#### [DOCUMENT EXTRACT]
BEGIN

On February 9, 2013 at eight in the morning, the Indian
state executed Mohammed Afzal Guru for his involvement in an attack on the
parliament in 2002. The Indian police had him implicated within three days of the
attack. Based on only circumstantial evidence, with not a single eyewitness,
Mohammed Afzal was sentenced to death by a trial court. The Supreme Court, in
the words of the court itself, ‘to satisfy the collective conscience’, upheld
that sentence eventually. To put meaning into it would read that they decided to
put a human being to death without conclusive evidence to satiate the blood
lust of the Indian nation.
The basic tenet of any law states that a person can only be
convicted for any crime based on evidence beyond reasonable doubt. The evidence
in the case of Mohammed Afzal did certainly not meet those criteria of beyond
reasonable doubt. Mohammed Afzal did not at any stage have a proper legal
representation, which justices of the Supreme Court chose to ignore. Perhaps for those justices it is more
important to take cognizance of the press reports detailing who slipped on the
road to a pilgrimage than the proper representation of an innocent being
charged with a crime that could invoke death penalty.
Almost eight years after the Supreme Court upheld the death
sentence, Mohammed Afzal Guru was executed in the prison conveniently ignoring
all the proper conventions and decencies. By their own admittance, the
authorities allegedly informed his family only by a speed post; but the family
learnt about the execution only through news. The family has even been denied
to carry out last rites for the deceased executed by the Indian state to
satisfy collective conscience.

END

#### [STUDY MATERIAL]
BEGIN

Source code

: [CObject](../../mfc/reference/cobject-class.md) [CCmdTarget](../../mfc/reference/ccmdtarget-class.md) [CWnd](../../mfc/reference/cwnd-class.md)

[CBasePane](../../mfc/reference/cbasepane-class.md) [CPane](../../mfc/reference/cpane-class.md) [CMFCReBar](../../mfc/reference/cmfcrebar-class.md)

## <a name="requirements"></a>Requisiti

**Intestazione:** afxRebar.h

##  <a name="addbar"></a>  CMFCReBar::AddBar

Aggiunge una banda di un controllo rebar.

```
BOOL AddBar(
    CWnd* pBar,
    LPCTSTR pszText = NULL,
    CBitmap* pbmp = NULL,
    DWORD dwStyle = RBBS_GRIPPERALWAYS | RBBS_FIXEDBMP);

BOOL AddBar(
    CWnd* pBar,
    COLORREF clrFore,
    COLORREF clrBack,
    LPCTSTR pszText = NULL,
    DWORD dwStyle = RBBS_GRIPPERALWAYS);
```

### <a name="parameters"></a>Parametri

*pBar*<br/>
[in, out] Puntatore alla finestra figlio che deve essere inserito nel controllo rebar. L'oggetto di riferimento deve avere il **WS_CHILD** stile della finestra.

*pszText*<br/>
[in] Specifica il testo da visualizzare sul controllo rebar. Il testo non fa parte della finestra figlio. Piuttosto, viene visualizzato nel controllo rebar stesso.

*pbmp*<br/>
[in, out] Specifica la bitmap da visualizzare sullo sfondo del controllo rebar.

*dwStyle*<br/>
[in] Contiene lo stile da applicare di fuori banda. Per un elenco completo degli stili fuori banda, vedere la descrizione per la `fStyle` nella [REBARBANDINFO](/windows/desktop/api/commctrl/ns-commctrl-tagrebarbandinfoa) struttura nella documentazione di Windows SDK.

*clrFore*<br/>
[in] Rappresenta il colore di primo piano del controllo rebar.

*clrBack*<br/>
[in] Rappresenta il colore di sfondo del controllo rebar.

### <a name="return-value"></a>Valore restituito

END

#### [ACTIVITY LIST]
**A.** Please translate this sentence from the piece on Mohammed Afzal Guru's execution into Spanish: "The Indian police had him implicated within three days of the attack."
**B.** Copy out the piece on Mohammed Afzal Guru's execution, starting with "Almost eight years" and going on through "satisfy collective conscience.".
You won't need the entries for any of this.

#### [ACTIVITY ANSWERS]
**A.** La policía india lo implicó en un plazo de tres días tras el ataque.

**B.**
Almost eight years after the Supreme Court upheld the death
sentence, Mohammed Afzal Guru was executed in the prison conveniently ignoring
all the proper conventions and decencies. By their own admittance, the
authorities allegedly informed his family only by a speed post; but the family
learnt about the execution only through news. The family has even been denied
to carry out last rites for the deceased executed by the Indian state to
satisfy collective conscience.